= Southampton Passion =

The Southampton Passion logo

The Southampton Passion was a passion play about the last few days of the life of Jesus. It took place in Guildhall Square, at the heart of the Cultural Quarter of Southampton, against the backdrop of the Southampton Guildhall.

The event took place on Good Friday, 22 April 2011 to an estimated crowd of 10,000. More than 70 actors and a 100-strong choir performed in the play, written and organised by Neil Maddock who has also been cast in the leading role of 33-year-old Jesus.
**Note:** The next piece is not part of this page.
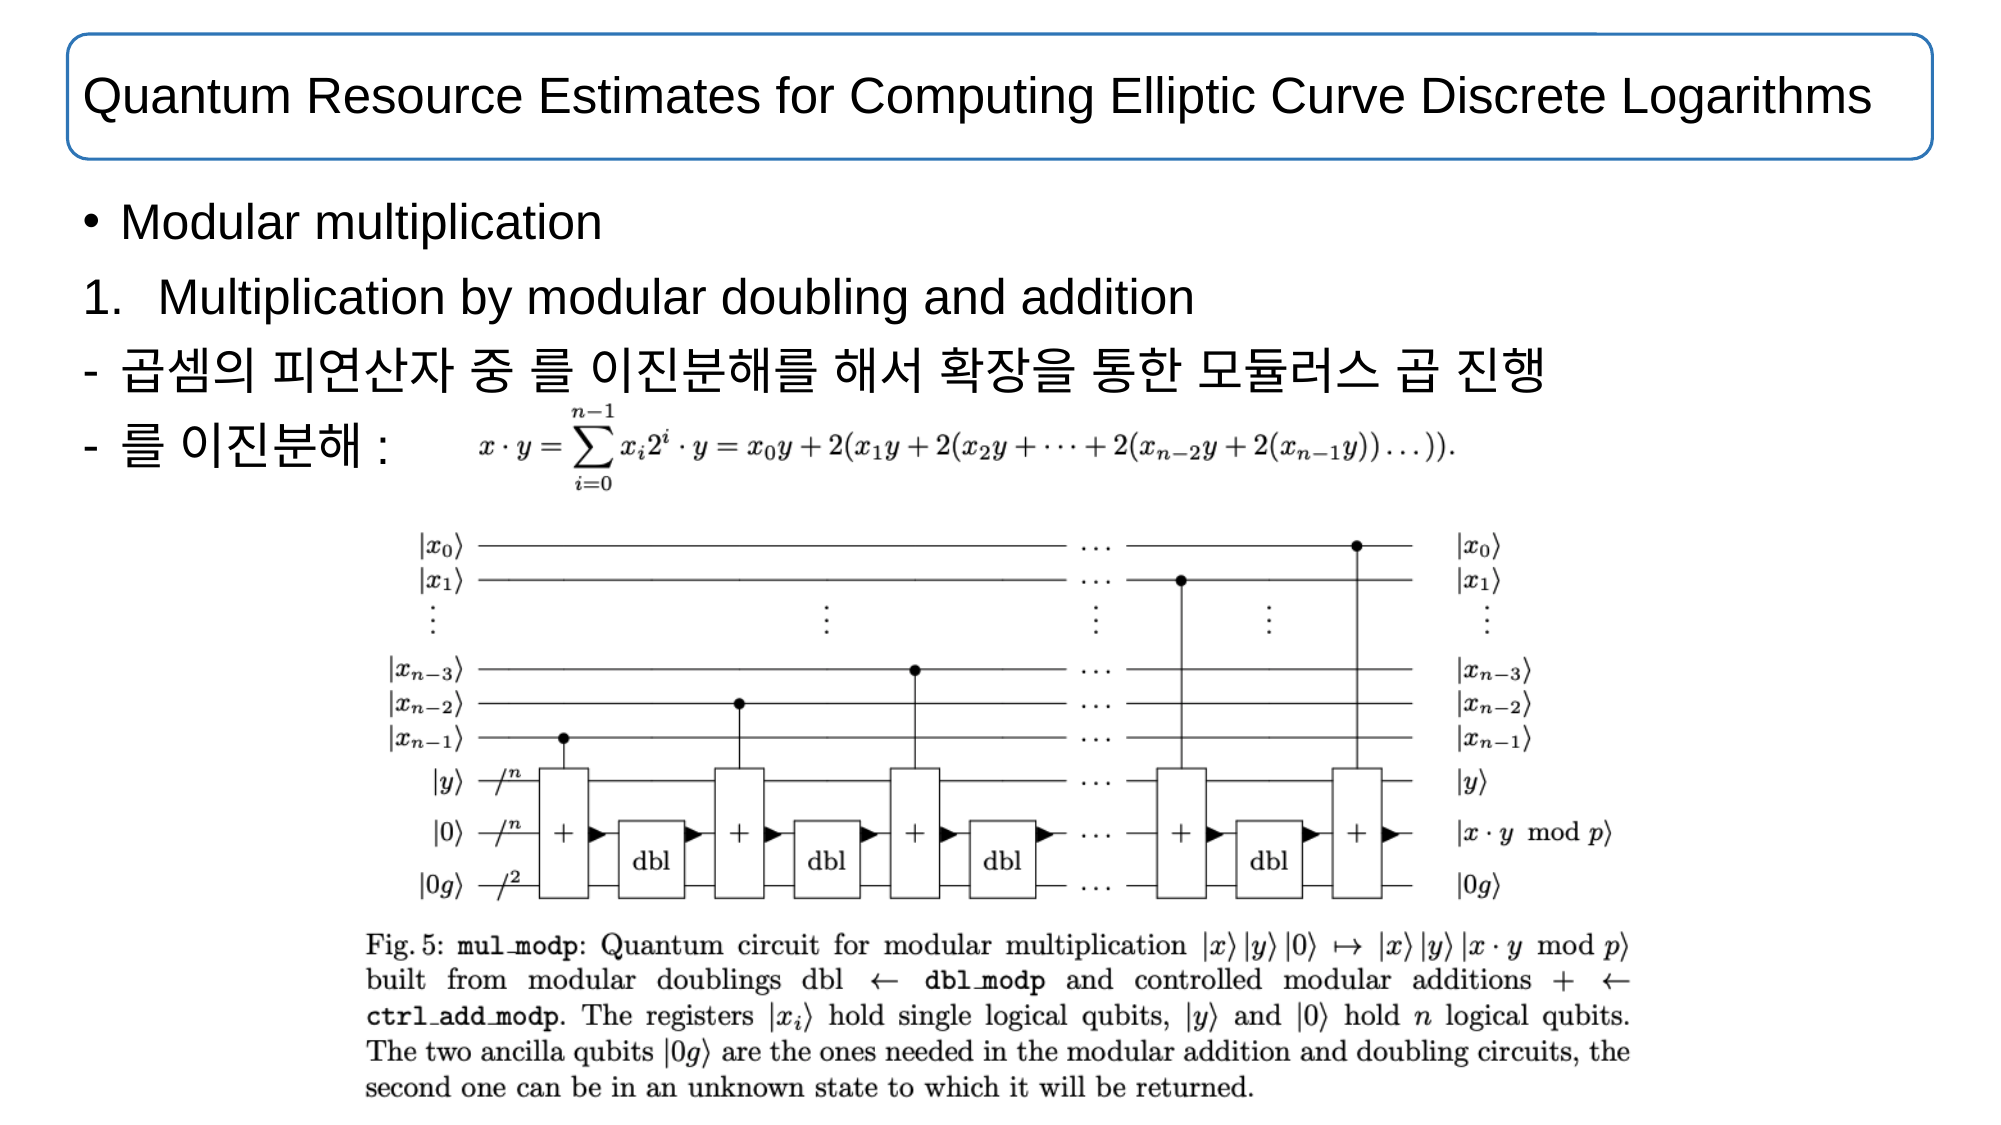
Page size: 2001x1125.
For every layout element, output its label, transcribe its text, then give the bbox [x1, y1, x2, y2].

title Quantum Resource Estimates for Computing Elliptic Curve Discrete Logarithms [67, 34, 1933, 160]
picture [463, 396, 1462, 494]
picture [362, 521, 1638, 1107]
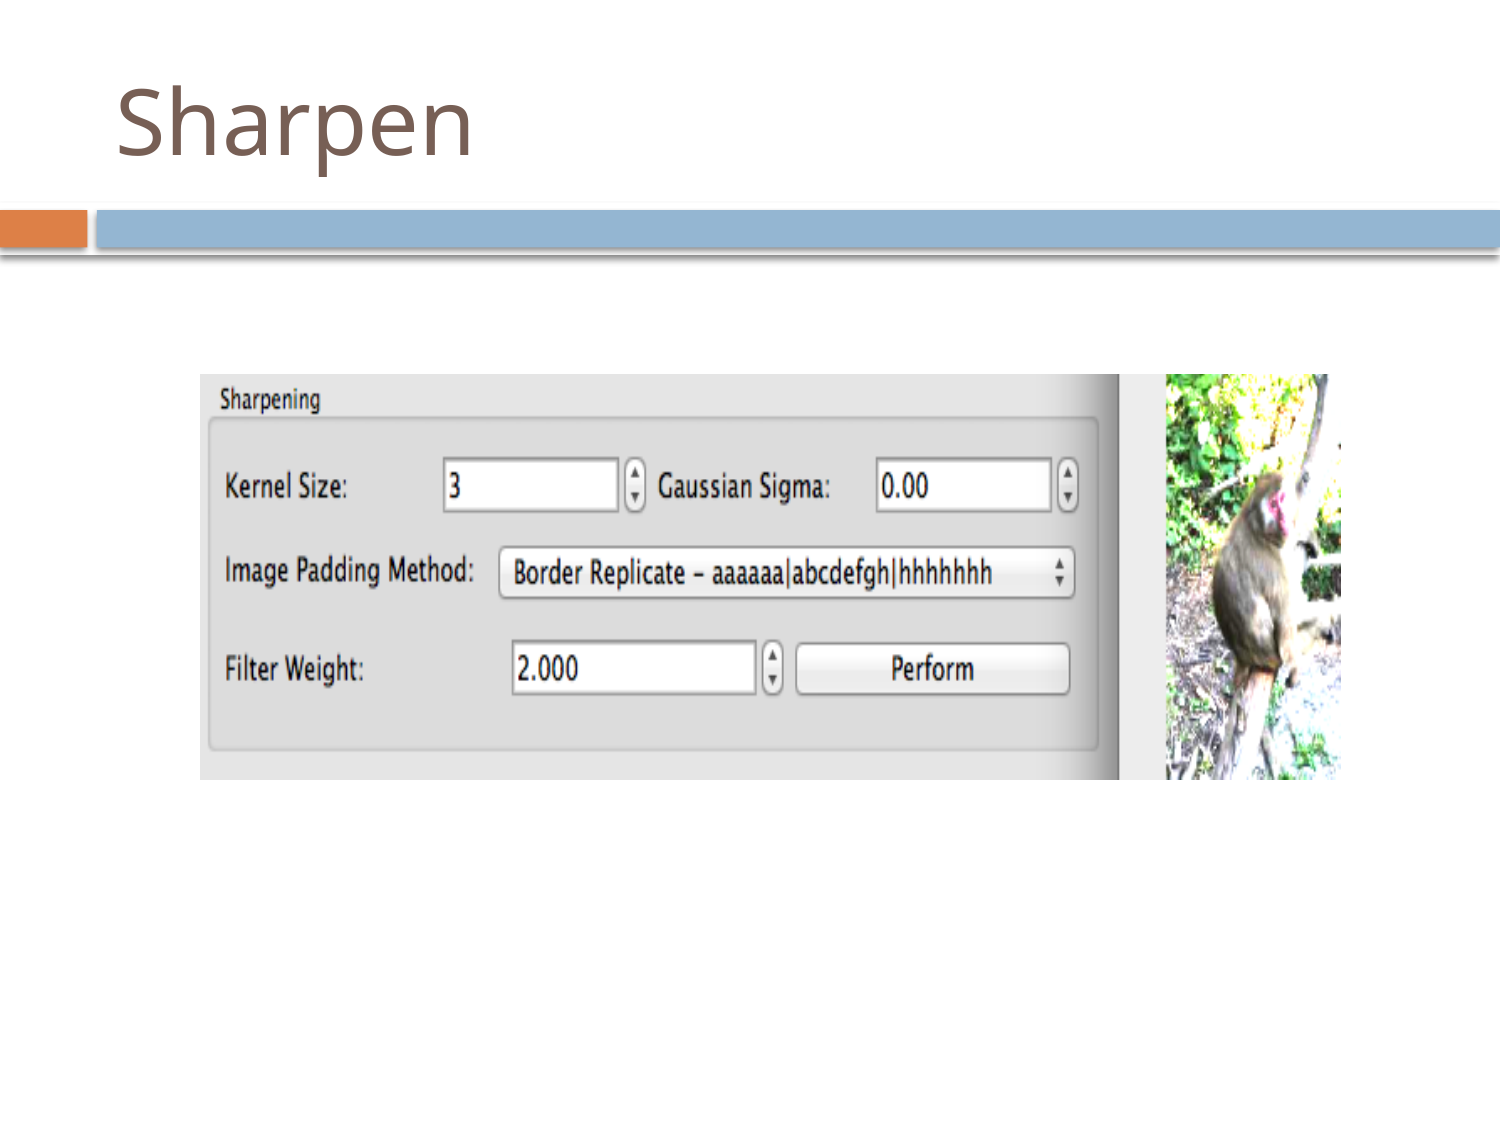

The performance is produced by e-quip Community Arts Project.

== Music ==
The play featured original songs and underscore by composer Nathan Hattersley.

| Musical item | Written by |
|---|---|
| Hosanna | Neil Maddock and Nathan Hattersley |
| In The Darkness | Neil Maddock and Nathan Hattersley |
| The Last Supper | Nathan Hattersley |
| We Believe | Neil Maddock and Nathan Hattersley |
| All For You | Neil Maddock and Nathan Hattersley |
| Crucifixion | Nathan Hattersley |
| I Loved Him | Nathan Hattersley |
| Go | Neil Maddock and Nathan Hattersley |
| What Does It Mean For Me? | Nathan Hattersley |

===Original cast recording===
The Southampton Passion Original Cast Recording is a cast recording of the songs as performed by the original cast members and 100-piece choir.

== Original cast ==

| Actor | Role |
|---|---|
| Neil Maddock | Jesus |
| Leigh Barnard | Peter |
| Tony Skinner | Matthew |
| Zak Venable | James |
| Joe Venable | John |
| Pete Hamilton | Andrew |
| Kevin Mott | Thaddeus |
| Mark Allen | Bartholomew (Bart) |
| Alan Bridges | Simon |
| Richard Eyles | James (Jimmy) |
| Joshua McDonald | Thomas |
| Andy Finn | Philip |
| Chris Åland | Judas |
| Robyn-Jane Parsons | Mary, Mother of Jesus |
| Ophelia Matthias | Mary Magdalene |
| Kimberley Wren | Salome |
| Miriam Malak | Naomi |
| Amy Coombes | Esther |
| Simon Clift | Joseph of Arimathea |
| Graeme Clements | Caiaphas |
| Steve Braithwaite | Annas |
| Mike Combs | Machir |
| Graham Prior | Alpheus |
| Nigel Forder | Priest |
| Barry Brand | Temple Guard |
| Pete Drew | Temple Guard |
| Geoff Dodsworth | Pilate |
| Judy Schildhouse | Proculla |
| Becky Brearley | Alex |
| Eamonn Carey | Vituvius |
| Pete Walton | Domitian |
| Pete Reynolds | Marcus |
| Darren Blakeman | Aurelius |
| Melvin Proud | Barabbas |
| Barney Ridgwell | Gustus |
| Tom Orchard | Syrus |
| Steve McIntyre | News Seller |
| Dan Coghlan | Angel Gabriel |
| Cliff Blake | Witness |

== Trivia ==
Act III, Scene 3 was not acted live; a pre-recorded scene was to be shown on video screens but was not due to technical issues, though the sound was played. It was filmed at Wolvesey Palace, which is the residence of the Bishop of Winchester. The scene, set in Pilate's palace, depicts Joseph of Arimathea requesting of Pilate the body of Jesus.